Why I Left My Office Phone For Video Conferencing

Video conferencing and IM have almost made my office telephone obsolete. I realized this the other day when a coworker asked me for my extension, and I had completely forgotten. Throw in VOIP calls and web conferencing and I might as well unplug the thing and repurpose it as a paperweight (although I don’t go through as much paper these days either).

Enterprise video communication and collaboration has had this effect on many teams working remotely across the country. Communication is continuously evolving and my telephone just isn’t keeping up like it used to.obsolete_office_phone


The telephone made rich voice communication possible from virtually anywhere at anytime. Thank the internet, multipoint video conferencing, IM and content sharing for extending that communication into full-on collaboration. We’re getting a glimpse of the age of unified communication(UC), but it’s still not as easy and simple as it should be… yet. There are a few things that need to happen before everyone in your company buries their office phones for good.

#1 Do you have video?

Make sure your UC strategy includes video conferencing. In this day and age, collaboration and productivity gains depend heavily on whether or not your organization’s is equipped to maximize video utilization. Sometimes, sending a few instant messages back and forth will cut it, but other times you’ll want to have the ability to jump on a video call with a few of your team members and present a new idea, or show them how to use a tool online.

Video combined with content sharing is the most effective means of collaboration in this day and age.
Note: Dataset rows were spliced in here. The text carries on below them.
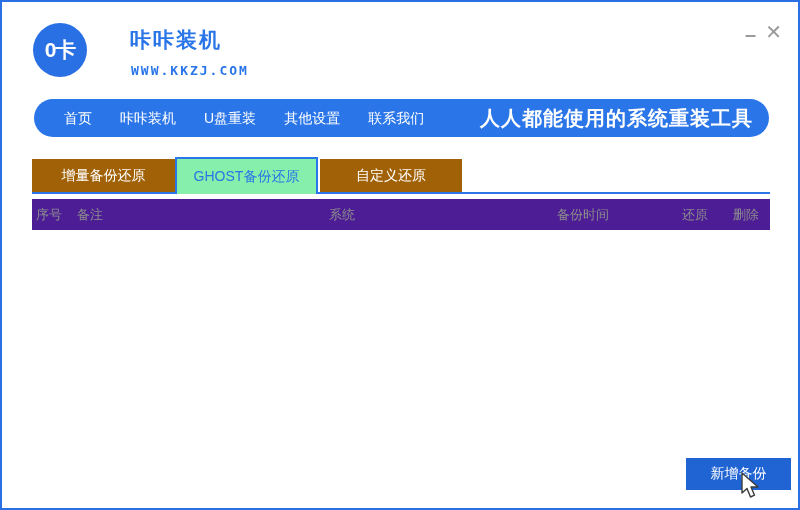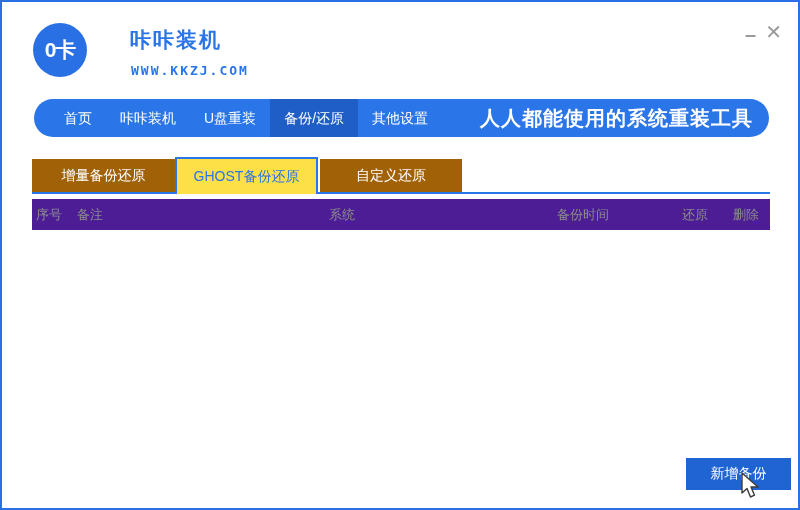--- a/index.html
+++ b/index.html
@@ -110,7 +110,6 @@
     <div class="nav-item">首页</div>
     <div class="nav-item">咔咔装机</div>
     <div class="nav-item">U盘重装</div>
-    <div class="nav-item active">备份/还原</div>
     <div class="nav-item">其他设置</div>
     <div class="nav-slogan">人人都能使用的系统重装工具</div>
   </div>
Data and VOIP are necessary for some situations when guests need to call into the meeting, but considering the growth in video adoption, other solutions are sure to fall by the wayside. Much like our friend the telephone.

#2 Does your UC vendor offer a decent video solution?

Integrating video conferencing into a UC environment can be complicated for a large organization. It’s likely that in the near future, your UC vendor will offer a comprehensive UC solution that will include all of the necessary video conferencing functionality for effective collaboration. Right now, however, this can be a challenge and you should make sure your offer includes:

  • Better compression ratios
  • Higher quality images
  • Multipoint conference capabilities
  • Video calling inside and outside of the enterprise network
  • Firewall traversal
  • Content sharing

Video collaboration has been around for a while, so if your company already has a video vendor, you will need to make sure that you don’t lose any features with UC integration. Ensuring a smooth integration from video to UC may require additional IT resources – like professional services.

#3 What will the future hold?

Your organization is most likely involved in one of the three scenarios at this point:

  • Shopping around for a single unified communications vendor
  • Ready to repurpose legacy video equipment or integrate video into a unified communications strategy with new software or hardware
  • Looking for a solution to manage your expanding UC/video networks

According to a unified communications report from Logitech.com – out of 488 respondent, 70% say that they’re looking to implement a UC strategy and 36% of them say they plan on rolling out a UC strategy to 76% or more of their user base. In my opinion, video and IM are driving that demand in the collaboration department (which is every department).

In light of the growth of adoption, IT departments should anticipate the following issues:

  1. What’s my network capacity and how much bandwidth will I need in order to support growth?
  2. How do I get a good idea of ROI on our video / uc investment? Usage reports, utilization, capacity and trends.